Nos recordaba Victoria Camps en el primer Seminario Ícaro, y recogíamos posteriormente en nuestro Cuaderno de trabajo, que “el concepto de deber prácticamente ha desaparecido del pensamiento ético: el concepto del deber, el concepto de obligación. Y es que cuando se habla de ética se habla de derechos -concepto más bien jurídico- o de valores, que gusta más, porque la idea de valor es más positiva que la idea de deber”.
Ayer mismo aparecía en prensa el juicio al ex primer ministro islandés, Geir Haarde por negligencia en la crisis bancaria de 2008 que llevó a la intervención de los tres principales bancos del país y que desató su propia crisis económica y social en el país isleño.
El argumento que esgrime a favor de su inocencia es que el Gobierno de entonces no tenía forma de saber entonces que los bancos islandeses estaban descapitalizados y que, aunque era evidente que debían reducir su exposición, no era tarea de las autoridades obligarlos a ello.
¿Hasta que punto esto es cierto? ¿Pueden los poderes públicos desentenderse de su deber de velar por el bien común para ajustarse única y exclusivamente a los mínimos requeridos por la Ley? Es decir, dejamos ¿las decisiones políticas fuera de lo marcado por la ley en manos de los valores de las personas que detentan el poder sin desarrollar en nuestros políticos el concepto del deber?
En verdad nos hemos dotado de un sistema liberal en el que el poder político cada vez carece de menos poder de intervención en el financiero, sin embargo el concepto de vocación política asociado a la búsqueda del bien común choca con esta realidad.
Ya hemos afirmado en este Blog que se tiene que retomar el concepto de la política como una auténtica profesión de servicio, profesión según la definición de Max Weber: como una actividad que presta un servicio específico a la sociedad de una forma institucionalizada que debe ser indispensable para la producción y reproducción de la dignidad humana.
Lo que implica que la política actual debe ir más allá de la llamada libertad negativa que es la que prevalece en nuestras sociedades y nos señala la profesora Camps en su libro “Ejemplaridad Pública”. La libertad negativa se entiende como la capacidad que tiene el individuo de escoger la forma de vida que quiera, siempre que respete la de los demás, es decir, siempre que respete la legislación. Sin embargo más allá de estas obligaciones, cada uno es libre de construir y elegir su propia vida según la concepción del bien de cada uno.

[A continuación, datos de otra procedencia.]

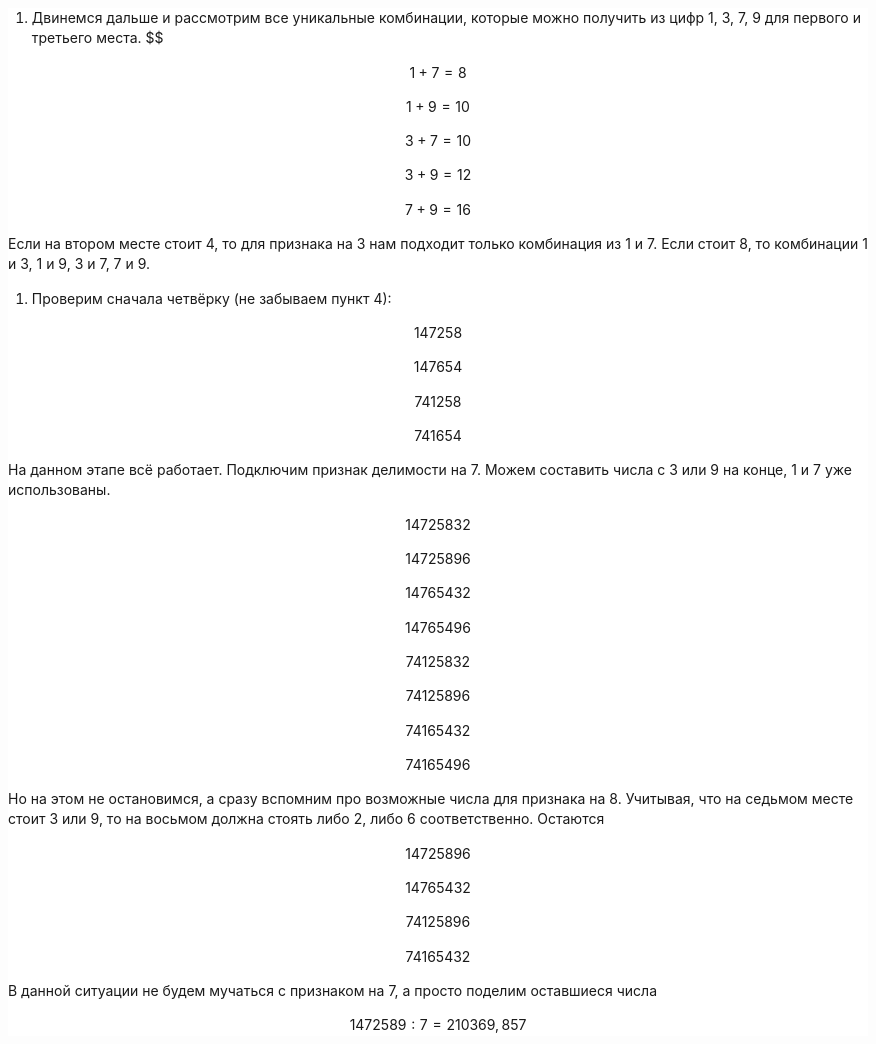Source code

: 
1.  Двинемся дальше и рассмотрим все уникальные комбинации, которые
    можно получить из цифр 1, 3, 7, 9 для первого и третьего места.
$$

$$1 + 7 = 8$$

$$1 + 9 = 10$$

$$3 + 7 = 10$$

$$3 + 9 = 12$$

$$7 + 9 = 16$$

Если на втором месте стоит 4, то для признака на 3 нам подходит только
комбинация из 1 и 7. Если стоит 8, то комбинации 1 и 3, 1 и 9, 3 и 7, 7
и 9.

1.  Проверим сначала четвёрку (не забываем пункт 4):

$$147258$$

$$147654$$

$$741258$$

$$741654$$

На данном этапе всё работает. Подключим признак делимости на 7. Можем
составить числа с 3 или 9 на конце, 1 и 7 уже использованы.

$$14725832$$

$$14725896$$

$$14765432$$

$$14765496$$

$$74125832$$

$$74125896$$

$$74165432$$

$$74165496$$

Но на этом не остановимся, а сразу вспомним про возможные числа для
признака на 8. Учитывая, что на седьмом месте стоит 3 или 9, то на
восьмом должна стоять либо 2, либо 6 соответственно. Остаются

$$14725896$$

$$14765432$$

$$74125896$$

$$74165432$$

В данной ситуации не будем мучаться с признаком на 7, а просто поделим
оставшиеся числа

$$1472589:7 = 210369,857$$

El interés propio y el bien común el pensamiento liberal tiene como consecuencia una sociedad atomizada en la que cada individuo persigue lo que quiere y se despreocupa de lo que podríamos denominar el interés común, el bien común, o el interés general… y lo podemos situar en todos los niveles, incluido el nivel político, que es lo que parece que observamos en el caso Islandés, donde su ex presidente parece acogerse a esta faceta específica del liberalismo en nuestros días.
Veremos el veredicto del tribunal especial de Landsdomur que curiosamente, pese a haber sido fundado en 1905 para juzgar a miembros del Gobierno, no se había usado hasta el momento.